The Council reviewed a request to use the Fedora logo on fedoracve.org, a site built by Red Hat Product Security engineers to provide a dashboard for Fedora CVEs.

Discussion:

  • Context: The site is a community-driven initiative but looks very similar to official Fedora infrastructure.

  • Concerns: There was concern that users might mistake it for an official Fedora Infrastructure service and send support requests to the wrong place. There was also discussion about ensuring the data presented is clearly marked regarding its official status.

  • Resolution: The Council supports the project and the use of the logo but requires safeguards to prevent confusion.

Decision:

The Council voted to grant conditional approval.

  • Vote: +8 (Unanimous among present members)

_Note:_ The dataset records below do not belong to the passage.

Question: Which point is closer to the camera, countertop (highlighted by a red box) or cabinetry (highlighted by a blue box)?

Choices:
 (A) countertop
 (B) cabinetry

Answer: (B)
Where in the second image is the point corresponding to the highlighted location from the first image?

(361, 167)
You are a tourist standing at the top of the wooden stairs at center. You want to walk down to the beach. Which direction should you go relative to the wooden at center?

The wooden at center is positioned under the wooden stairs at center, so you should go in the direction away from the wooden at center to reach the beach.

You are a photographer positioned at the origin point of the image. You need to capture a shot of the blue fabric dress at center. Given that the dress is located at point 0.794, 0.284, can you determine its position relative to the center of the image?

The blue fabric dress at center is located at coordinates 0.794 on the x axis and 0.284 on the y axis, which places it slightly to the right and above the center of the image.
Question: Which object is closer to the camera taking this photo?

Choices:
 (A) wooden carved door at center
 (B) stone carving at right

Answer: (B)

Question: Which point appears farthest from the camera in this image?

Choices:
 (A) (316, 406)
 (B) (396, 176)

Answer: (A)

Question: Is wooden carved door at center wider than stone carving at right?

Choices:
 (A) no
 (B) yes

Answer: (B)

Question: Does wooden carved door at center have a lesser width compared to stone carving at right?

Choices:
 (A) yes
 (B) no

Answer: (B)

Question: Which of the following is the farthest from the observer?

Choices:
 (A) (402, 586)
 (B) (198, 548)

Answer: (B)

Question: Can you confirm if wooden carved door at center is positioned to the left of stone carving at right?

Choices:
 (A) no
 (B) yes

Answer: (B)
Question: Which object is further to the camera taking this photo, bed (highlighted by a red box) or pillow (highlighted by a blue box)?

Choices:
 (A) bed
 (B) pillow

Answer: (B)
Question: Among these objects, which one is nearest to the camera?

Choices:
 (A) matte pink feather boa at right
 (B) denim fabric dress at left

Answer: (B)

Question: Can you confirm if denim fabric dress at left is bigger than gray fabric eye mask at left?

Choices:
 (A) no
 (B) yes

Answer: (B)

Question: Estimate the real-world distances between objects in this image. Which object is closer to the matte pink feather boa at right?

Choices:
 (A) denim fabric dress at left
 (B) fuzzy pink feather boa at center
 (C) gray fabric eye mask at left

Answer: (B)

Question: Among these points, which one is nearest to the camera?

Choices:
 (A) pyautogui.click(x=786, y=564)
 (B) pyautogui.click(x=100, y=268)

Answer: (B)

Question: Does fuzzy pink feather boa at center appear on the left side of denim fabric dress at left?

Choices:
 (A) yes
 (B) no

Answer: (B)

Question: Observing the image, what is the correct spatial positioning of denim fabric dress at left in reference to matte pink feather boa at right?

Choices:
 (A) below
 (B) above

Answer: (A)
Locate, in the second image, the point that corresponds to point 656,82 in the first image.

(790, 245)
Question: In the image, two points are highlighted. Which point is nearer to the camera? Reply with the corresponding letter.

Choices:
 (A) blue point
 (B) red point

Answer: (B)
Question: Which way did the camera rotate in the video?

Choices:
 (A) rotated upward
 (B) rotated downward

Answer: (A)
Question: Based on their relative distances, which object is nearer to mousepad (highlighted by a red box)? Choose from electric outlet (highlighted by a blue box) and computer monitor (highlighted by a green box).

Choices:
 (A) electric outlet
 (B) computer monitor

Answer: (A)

  • Agreement: “The Fedora Council conditionally approves the use of the Fedora logo on the fedoracve.org website, pending final approval from Red Hat Legal trademark experts. The Fedora Council RECOMMENDS the use of a clear disclaimer on the site that the site is not officially managed or run by the Fedora community (to avoid our Fedora Infra team getting support requests when there are issues), AND does not represent the state or management of CVEs in Fedora Linux. The Fedora Council RECOMMENDS transferring ownership of the domain to Red Hat IT so it can be maintained and renewed in perpetuity by those responsible for the Fedora trademark.”

Action Items:

  • @jspaleta: Start a new ticket/email with Red Hat Legal (i.e. Richard Fontana, Jilayne Lovejoy, and Red Hat trademark lawyers) to request review of the use of the Fedora trademark on fedoracve.org.

#553: translate.fp.org requires legal T&Cs agreement of Fedora contributors

Link: Ticket #553

The meeting concluded with a brief but important discussion regarding Weblate, the platform used for Fedora translations (translate.fp.org).

Discussion:

  • The Issue: New Terms & Conditions for Weblate define “User” in a way that implies individual contributors could be liable for payment obligations (“The User is obliged to pay the Price…”).

  • Reaction: Council members agreed these terms were unacceptable for individual contributors and that payment responsibilities clearly belong to the project/Red Hat, not the volunteers.

  • Next Steps: @jflory7 will handle the communication with Weblate to resolve this confusion, noting that Weblate has recently shifted to a registered business entity which likely precipitated the legal language change.

Action Items:

  • @jflory7: Engage in existing communications with Weblate about new T&Cs and confusion over who is ultimately responsible for paying the cost of Weblate for Fedora.